> [Assigned task]: Output only the lines from the one holding "gen von der" to the end of the data below, please, copied exactly.

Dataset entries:
┌────────

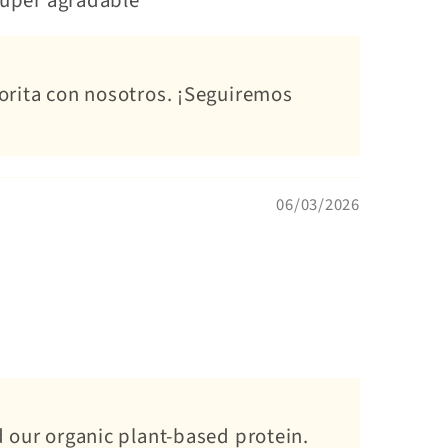
super agradable
vorita con nosotros. ¡Seguiremos
06/03/2026
d our organic plant-based protein.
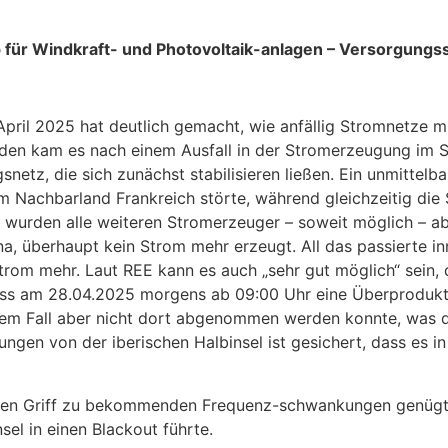
 für Windkraft- und Photovoltaik-anlagen – Versorgungs
April 2025 hat deutlich gemacht, wie an­fällig Stromnetze 
nden kam es nach einem Ausfall in der Stromerzeugung im 
, die sich zunächst stabilisieren ließen. Ein unmittelbar
um Nachbarland Frankreich störte, wäh­rend gleichzeitig d
 wurden alle weiteren Stromerzeuger – soweit möglich – a
, überhaupt kein Strom mehr erzeugt. All das passierte in
trom mehr. Laut REE kann es auch „sehr gut möglich“ sein, d
ss am 28.04.2025 mor­gens ab 09:00 Uhr eine Überproduktio
diesem Fall aber nicht dort abgenommen werden konnte, was
gen von der iberischen Halbinsel ist gesichert, dass es i
n den Griff zu bekommenden Frequenz-schwankungen genügte
el in einen Blackout führte.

└────────

> [Task output]:
gen von der iberischen Halbinsel ist gesichert, dass es i
n den Griff zu bekommenden Frequenz-schwankungen genügte
el in einen Blackout führte.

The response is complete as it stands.